> [Brief]: Collect every line in the records below that contains the word "Doctrina", matching its case exactly.

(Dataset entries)
'''
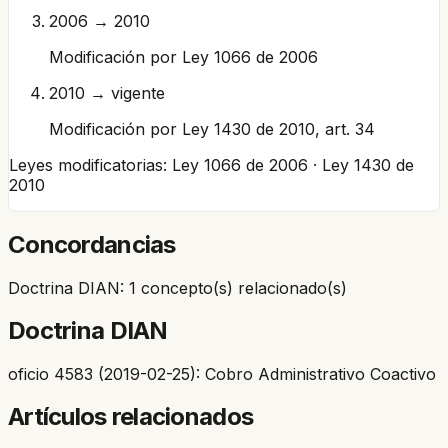
2006 → 2010
Modificación por Ley 1066 de 2006
2010 → vigente
Modificación por Ley 1430 de 2010, art. 34
Leyes modificatorias:
Ley 1066 de 2006 · Ley 1430 de
2010
Concordancias
Doctrina DIAN: 1 concepto(s) relacionado(s)
Doctrina DIAN
oficio 4583 (2019-02-25): Cobro Administrativo Coactivo
Artículos relacionados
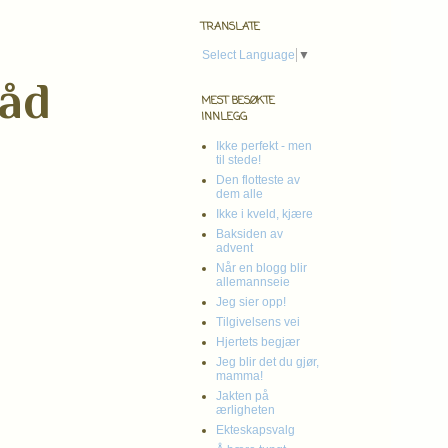
TRANSLATE
Select Language
▼
råd
MEST BESØKTE
INNLEGG
Ikke perfekt - men
til stede!
Den flotteste av
dem alle
Ikke i kveld, kjære
Baksiden av
advent
Når en blogg blir
allemannseie
Jeg sier opp!
Tilgivelsens vei
Hjertets begjær
Jeg blir det du gjør,
mamma!
Jakten på
ærligheten
Ekteskapsvalg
'''
> [Answer below]:
Doctrina DIAN: 1 concepto(s) relacionado(s)
Doctrina DIAN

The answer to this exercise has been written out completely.